Polygenic Risk Score Tools Notebooks Workflow

Polygenic Risk Score Tools Notebooks Workflow#

Notebooks for each tool are organized in the following format:

Documentation/GitHub/Tool Link

Modified the GWAS file as required by the specific tool.
PRS tools expect the GWAS file to:
- Be in a specific format.
- Have specific headers.
- GWAS should be in a specific format before it is passed to Notebook/Code.
Continuous phenotypes: Ensure the BETA (effect size) column is in the GWAS.
Binary phenotypes: Ensure the OR (odd ratio) column is in the GWAS.

Specified clumping and pruning parameters for the genotype data.
Defined the number of principal components (PCA).
Defined the number of p-value thresholds (More p-values, better results. PRS is calculated for each p-value threshold. Combined PRS with covariates and PCA for the final prediction).
Specified the fold number for which the code should be executed.

Defined a function to calculate PCA from the genotype data.
Defined a function to perform clumping and pruning.
Defined a function to fit the binary phenotype using logistic regression (LOGIT).
- Merges covariates, PCA, and PRS.
- One can use different regularization terms when fitting the model.
- One can use different evaluation metrics.
Defined a function to fit the continuous phenotype using ordinary least squares (OLS).
- Merges covariates, PCA, and PRS.
- One can use different regularization terms when fitting the model.
- One can use different evaluation metrics.

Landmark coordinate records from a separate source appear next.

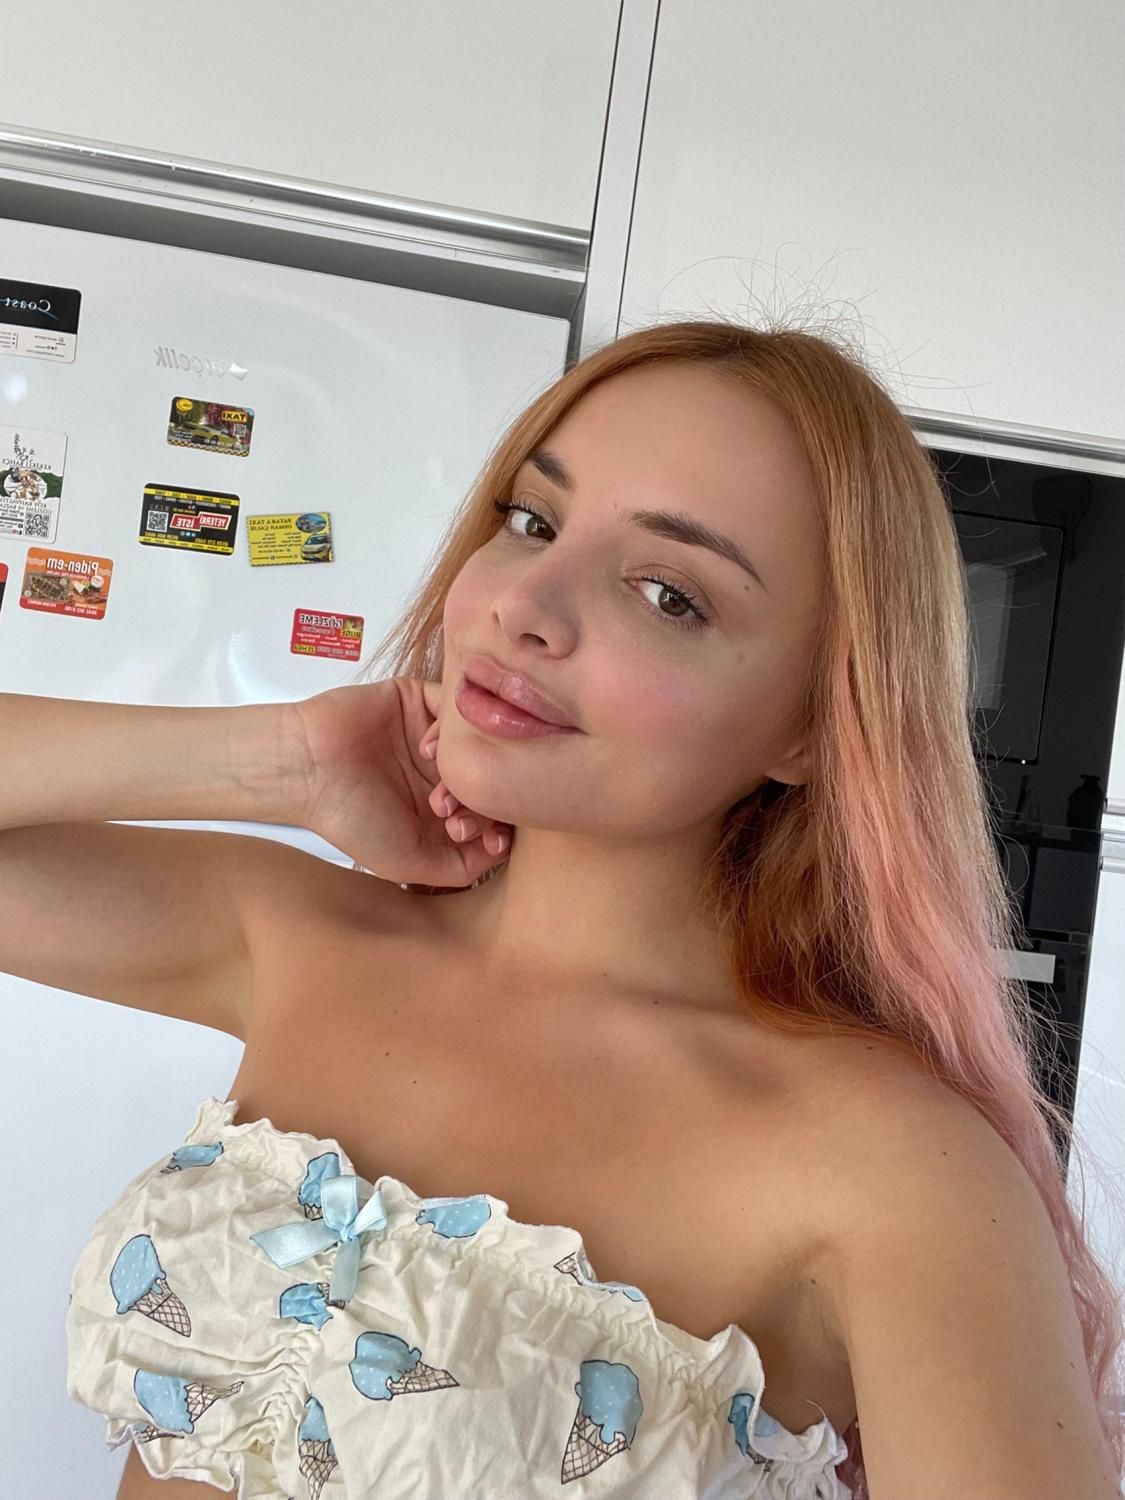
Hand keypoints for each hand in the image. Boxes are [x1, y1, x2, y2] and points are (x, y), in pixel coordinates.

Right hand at [290, 676, 513, 887]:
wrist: (308, 769)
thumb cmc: (349, 819)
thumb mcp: (408, 863)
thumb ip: (459, 866)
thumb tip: (502, 851)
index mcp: (441, 808)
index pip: (495, 810)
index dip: (495, 825)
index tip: (476, 838)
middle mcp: (442, 771)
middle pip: (491, 776)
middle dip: (480, 801)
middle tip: (449, 816)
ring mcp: (435, 735)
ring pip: (479, 743)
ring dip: (467, 767)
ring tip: (437, 791)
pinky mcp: (422, 700)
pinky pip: (459, 705)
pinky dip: (452, 728)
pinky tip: (426, 749)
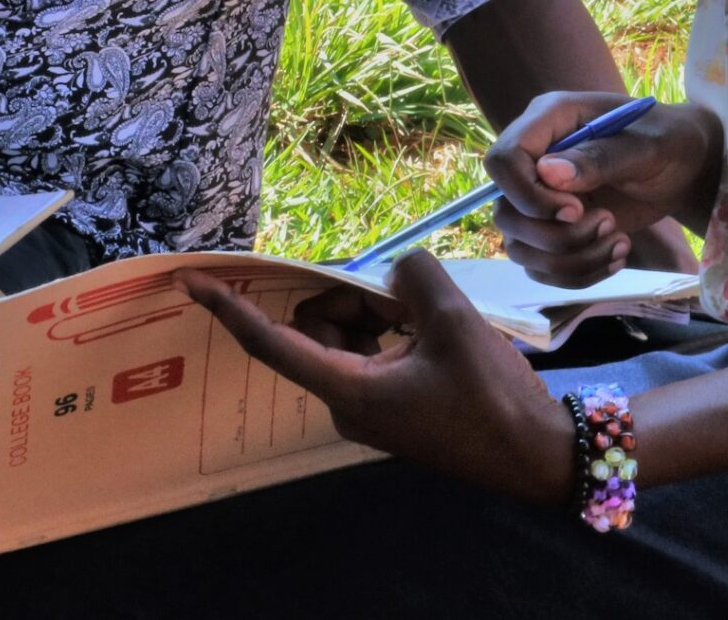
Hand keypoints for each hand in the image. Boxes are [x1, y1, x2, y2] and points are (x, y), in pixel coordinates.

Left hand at [179, 252, 573, 504]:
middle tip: (406, 305)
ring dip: (377, 315)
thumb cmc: (492, 399)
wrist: (537, 455)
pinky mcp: (391, 407)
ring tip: (427, 322)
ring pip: (345, 336)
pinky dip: (392, 332)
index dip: (227, 308)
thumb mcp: (453, 323)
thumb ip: (412, 278)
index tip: (189, 280)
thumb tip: (394, 273)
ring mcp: (368, 407)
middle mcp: (346, 403)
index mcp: (348, 391)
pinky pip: (370, 352)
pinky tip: (430, 333)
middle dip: (352, 301)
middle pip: (317, 328)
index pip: (270, 342)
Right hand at [488, 92, 722, 287]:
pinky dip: (578, 275)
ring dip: (571, 260)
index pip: (503, 161)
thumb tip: (547, 173)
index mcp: (548, 121)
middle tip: (608, 223)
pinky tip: (616, 257)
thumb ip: (600, 157)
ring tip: (619, 241)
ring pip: (520, 247)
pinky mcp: (554, 230)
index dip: (529, 195)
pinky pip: (542, 268)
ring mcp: (541, 199)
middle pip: (505, 212)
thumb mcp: (646, 146)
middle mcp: (534, 160)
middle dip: (555, 236)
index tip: (577, 210)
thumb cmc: (669, 141)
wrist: (685, 167)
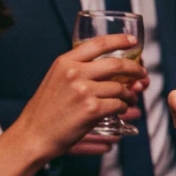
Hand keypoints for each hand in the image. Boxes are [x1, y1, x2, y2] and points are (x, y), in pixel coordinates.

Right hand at [11, 35, 146, 161]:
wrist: (33, 135)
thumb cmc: (46, 111)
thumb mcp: (56, 79)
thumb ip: (78, 70)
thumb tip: (113, 70)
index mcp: (65, 62)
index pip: (98, 43)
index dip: (120, 40)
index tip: (133, 41)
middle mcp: (74, 73)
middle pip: (117, 64)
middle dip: (135, 69)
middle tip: (142, 74)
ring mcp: (84, 91)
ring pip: (120, 87)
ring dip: (129, 94)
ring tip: (130, 99)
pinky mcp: (92, 109)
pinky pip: (118, 104)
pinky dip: (123, 107)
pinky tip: (120, 110)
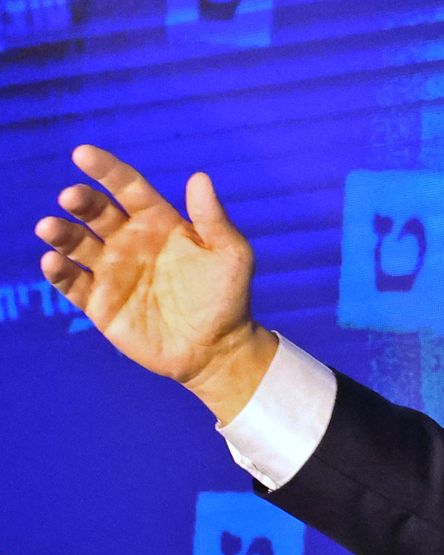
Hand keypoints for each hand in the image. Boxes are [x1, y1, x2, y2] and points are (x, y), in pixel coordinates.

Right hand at [34, 145, 274, 421]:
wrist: (217, 349)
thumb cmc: (226, 297)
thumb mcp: (231, 255)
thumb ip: (214, 220)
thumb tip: (200, 177)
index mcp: (158, 222)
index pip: (127, 188)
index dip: (106, 170)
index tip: (83, 153)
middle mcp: (129, 241)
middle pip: (97, 212)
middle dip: (82, 202)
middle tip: (72, 198)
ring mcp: (112, 271)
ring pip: (77, 244)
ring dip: (61, 233)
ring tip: (50, 227)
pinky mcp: (100, 302)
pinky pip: (73, 283)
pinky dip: (59, 272)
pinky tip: (53, 262)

Deleted files from previous iterations.
Executed the code for the specific tool, phenotype, and fold.
Modified the GWAS and genotype files if required by the tool.
For some tools, genotype data must be split across each phenotype.
Calculated additional parameters, such as heritability for GCTA, if needed.
Calculated the PRS using PLINK with posterior effect sizes estimated by the tool.
Saved the results.

Verified that the result file was generated.
Checked the number of rows in the result file.
Changed the fold number and executed the code for each fold.
Ensured that files were generated for each fold.
Summed the results across all folds, making sure the sum corresponds to the correct rows.
If the code failed for some datasets (e.g., negative heritability), discarded those rows for that fold.

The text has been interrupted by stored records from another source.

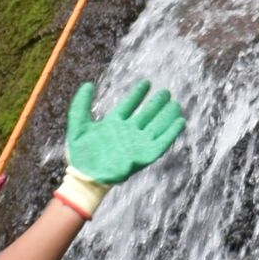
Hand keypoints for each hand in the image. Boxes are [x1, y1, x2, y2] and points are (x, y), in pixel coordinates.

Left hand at [64, 79, 185, 189]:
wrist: (87, 177)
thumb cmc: (81, 155)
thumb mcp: (78, 126)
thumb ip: (81, 105)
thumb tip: (87, 85)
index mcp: (113, 125)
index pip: (128, 105)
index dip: (137, 95)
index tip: (146, 83)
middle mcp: (128, 132)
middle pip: (146, 115)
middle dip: (156, 103)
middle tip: (166, 92)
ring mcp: (137, 143)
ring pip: (156, 126)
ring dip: (166, 116)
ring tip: (176, 104)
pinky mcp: (145, 155)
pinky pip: (162, 143)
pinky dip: (171, 133)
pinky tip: (180, 122)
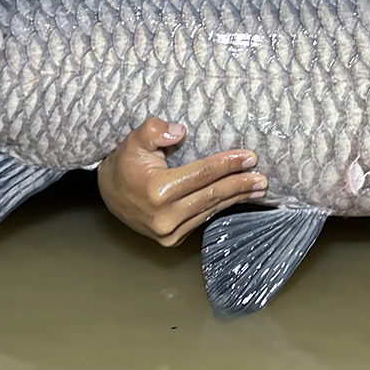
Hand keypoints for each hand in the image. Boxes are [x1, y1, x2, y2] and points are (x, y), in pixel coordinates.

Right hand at [97, 117, 267, 246]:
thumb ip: (154, 130)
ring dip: (235, 198)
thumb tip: (179, 131)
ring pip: (210, 210)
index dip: (227, 165)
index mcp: (158, 190)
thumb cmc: (124, 163)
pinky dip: (219, 208)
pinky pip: (201, 219)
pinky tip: (234, 199)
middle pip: (212, 195)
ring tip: (256, 188)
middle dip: (239, 184)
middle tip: (261, 177)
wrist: (108, 194)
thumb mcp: (134, 140)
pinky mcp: (171, 239)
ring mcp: (168, 232)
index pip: (202, 174)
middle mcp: (165, 216)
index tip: (249, 157)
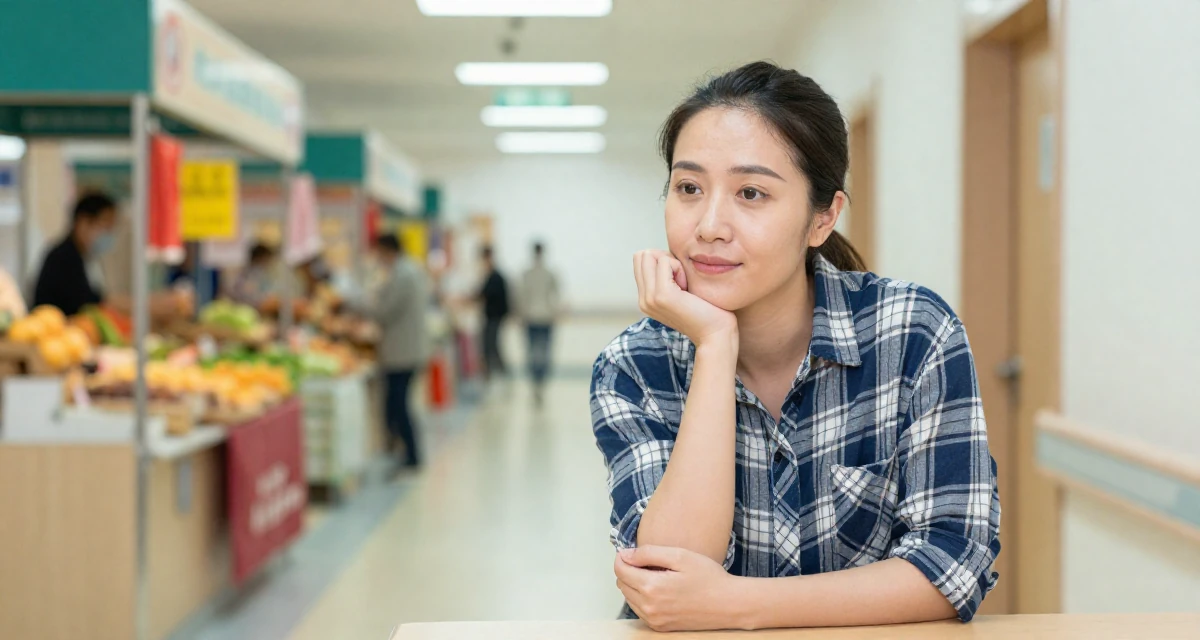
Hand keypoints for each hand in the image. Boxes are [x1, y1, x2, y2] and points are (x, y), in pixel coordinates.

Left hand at [614, 545, 741, 631]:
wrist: (729, 604)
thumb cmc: (709, 578)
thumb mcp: (680, 556)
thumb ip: (649, 554)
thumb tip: (625, 554)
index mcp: (652, 587)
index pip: (620, 570)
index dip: (622, 557)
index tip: (631, 551)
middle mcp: (650, 607)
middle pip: (621, 584)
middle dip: (628, 570)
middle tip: (647, 561)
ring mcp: (654, 619)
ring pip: (629, 597)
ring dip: (634, 584)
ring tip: (656, 575)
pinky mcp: (660, 627)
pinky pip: (639, 610)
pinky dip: (642, 598)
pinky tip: (660, 589)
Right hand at [633, 250, 736, 348]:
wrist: (715, 335)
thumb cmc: (706, 311)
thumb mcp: (681, 291)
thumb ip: (668, 276)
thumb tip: (663, 253)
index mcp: (646, 299)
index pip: (640, 260)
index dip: (661, 260)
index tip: (679, 279)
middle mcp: (643, 299)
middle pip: (641, 255)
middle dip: (664, 259)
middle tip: (682, 280)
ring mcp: (649, 298)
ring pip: (650, 255)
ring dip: (672, 263)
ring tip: (684, 285)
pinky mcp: (661, 295)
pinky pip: (665, 261)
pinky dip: (680, 268)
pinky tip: (688, 288)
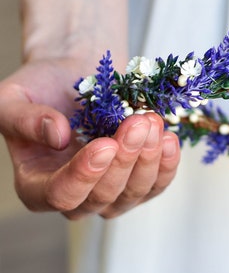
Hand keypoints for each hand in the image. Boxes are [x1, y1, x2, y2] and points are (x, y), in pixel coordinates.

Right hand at [0, 58, 179, 218]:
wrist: (75, 75)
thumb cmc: (40, 87)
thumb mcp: (13, 98)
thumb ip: (24, 119)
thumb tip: (57, 137)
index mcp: (36, 186)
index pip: (61, 195)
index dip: (85, 175)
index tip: (105, 145)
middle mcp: (76, 197)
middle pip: (103, 196)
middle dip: (125, 159)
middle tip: (138, 123)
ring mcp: (111, 192)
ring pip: (134, 193)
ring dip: (149, 159)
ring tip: (152, 123)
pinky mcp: (139, 181)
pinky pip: (157, 183)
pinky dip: (167, 164)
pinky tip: (169, 138)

Identified the best performance parameters across all folds.
Used two methods to report performance:
- The test performance corresponding to the highest training performance across all rows.
- Generalized performance where the difference between train and test performance is minimal, but their sum is high.

Performed various analyses, such as:
- Assessing the impact of different hyperparameters on performance.
- Plotting the correlation between hyperparameters and train and test performance.
- Reporting the p-values that yield the best performance.
Reviewed the logs generated by the notebook to ensure proper execution.